According to our milkweed insect field guide (because what do I know about terrestrial fly larvae?), these flies are predators of aphids.  Go little fly, go!  Eat those aphids!  The more you eat, the more milkweed there is available for hungry little monarchs.  That fly will, as I understand, metamorphose into one of those great little yellow and black flies that hover a few feet above the ground.  I love everything about this larva, including the fact that you can see its digestive tract right through the exoskeleton.  Super cool!

Lacewing Larva No. 1

Lacewing with aphids

Lacewing larva with aphids

This lacewing wasn’t shy about its role as a predator and went scurrying about the leaves in search of aphids to eat.  I saw it catch and eat one, though I was so fascinated that I forgot to take a photo.  Oops!  Just imagine that lacewing with a nice, fat aphid in its mouth as it sucked down the aphid juice.  They’re fantastic little predators!  If you’re a gardener, these insects should become your best friends.

Lacewing Larva No. 2

Lacewing with aphid husks

Lacewing with aphid husk attire

Unlike the lacewing No. 1, lacewing No. 2 apparently felt the need for a disguise. If you look carefully you’ll notice that all that junk up on its back is discarded aphid exoskeletons, aphid husks!  I wasn’t able to find one of them, but some of these lacewings were positively covered in aphid husks so that you would never even expect an insect to be tucked away in the pile.  I am not sure whether these eat the aphids and then throw the husks on their backs (a sort of less permanent prison tattoo indicating the number of inmates this lacewing has killed) or scoop them up off the leaves and chuck them up there.  Either way, this lacewing was meandering more slowly around the leaf as it sought an aphid to eat than the lacewing above.  It was really fun finding two lacewing species with two totally different personalities!

And finally…

Itsy, Bitsy Spider

Spider

This was one of the smallest spiders I’ve ever seen!  It’s smaller than the aphids, and MUCH smaller than my fingers (which look positively enormous in this shot!), but it seemed to be going after the aphids nonetheless.  I can’t tell you anything more about this spider except that it was darling.  Look how tiny it is!  Adorable.

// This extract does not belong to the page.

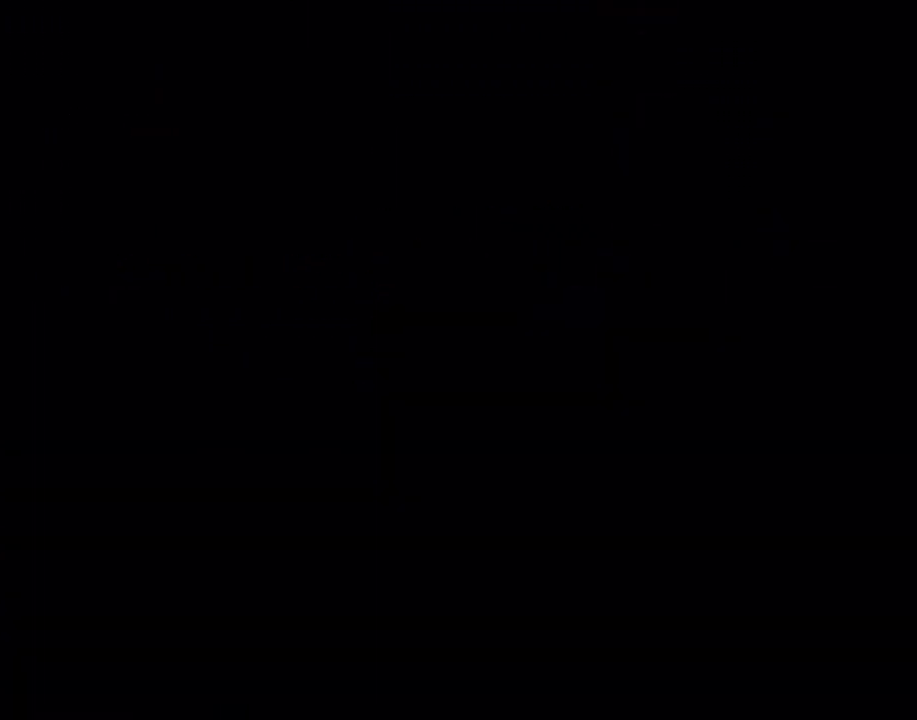
{"buttons": [], "events": []}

Milkweed is positively crawling with insects!  Apart from the aphids and their predators, I also saw ants herding aphids, a variety of wasps that seemed to be attempting to parasitize the aphids, some predatory flies, and a bunch of true bugs that were eating the milkweed.  Who knew that milkweed was such a battleground where every insect is in a life and death struggle for survival?  If you have milkweed in your area, I encourage you to visit it.  You’re likely to see some really cool things!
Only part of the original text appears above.